Work task:
Of the lines listed below, return exactly those that run from the line containing "ring pip: (263, 344)" through the line containing "middle mcp: (283, 347)", both included.

Data excerpts:
= Beginning of Section =

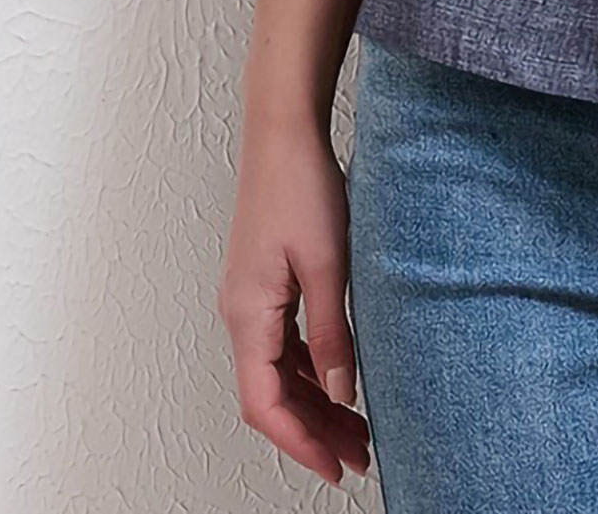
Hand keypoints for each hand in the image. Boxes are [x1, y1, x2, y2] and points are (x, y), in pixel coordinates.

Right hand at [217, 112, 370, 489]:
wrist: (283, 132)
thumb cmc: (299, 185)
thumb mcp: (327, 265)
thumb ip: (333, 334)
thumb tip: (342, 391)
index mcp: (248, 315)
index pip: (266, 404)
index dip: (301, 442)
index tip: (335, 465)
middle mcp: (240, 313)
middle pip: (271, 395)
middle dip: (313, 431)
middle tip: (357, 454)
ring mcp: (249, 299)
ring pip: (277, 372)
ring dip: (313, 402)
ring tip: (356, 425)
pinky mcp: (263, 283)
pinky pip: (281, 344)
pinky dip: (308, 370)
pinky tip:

= End of Section =
= Beginning of Section =

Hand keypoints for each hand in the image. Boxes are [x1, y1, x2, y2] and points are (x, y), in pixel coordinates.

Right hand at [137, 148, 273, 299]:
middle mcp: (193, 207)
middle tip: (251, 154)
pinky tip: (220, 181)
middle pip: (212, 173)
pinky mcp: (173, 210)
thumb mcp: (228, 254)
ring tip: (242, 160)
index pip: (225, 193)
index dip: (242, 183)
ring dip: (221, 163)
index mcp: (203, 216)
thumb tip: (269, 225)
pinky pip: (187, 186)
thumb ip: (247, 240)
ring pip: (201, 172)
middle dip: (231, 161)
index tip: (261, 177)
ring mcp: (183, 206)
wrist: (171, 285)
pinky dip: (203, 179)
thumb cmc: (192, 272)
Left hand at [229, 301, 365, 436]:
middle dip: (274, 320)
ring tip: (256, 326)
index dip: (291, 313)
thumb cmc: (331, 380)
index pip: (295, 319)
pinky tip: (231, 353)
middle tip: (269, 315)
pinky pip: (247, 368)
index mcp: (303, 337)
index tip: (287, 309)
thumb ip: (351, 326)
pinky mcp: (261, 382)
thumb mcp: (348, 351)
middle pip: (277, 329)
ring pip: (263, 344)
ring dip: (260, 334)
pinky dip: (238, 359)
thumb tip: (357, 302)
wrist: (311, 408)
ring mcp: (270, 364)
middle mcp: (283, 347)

= End of Section =

Problem solution:
ring pip: (263, 344)
ring dip: (260, 334)
pinky dip: (238, 359)
thumb tip: (357, 302)
wrist: (311, 408)
ring mcp: (270, 364)
middle mcp: (283, 347)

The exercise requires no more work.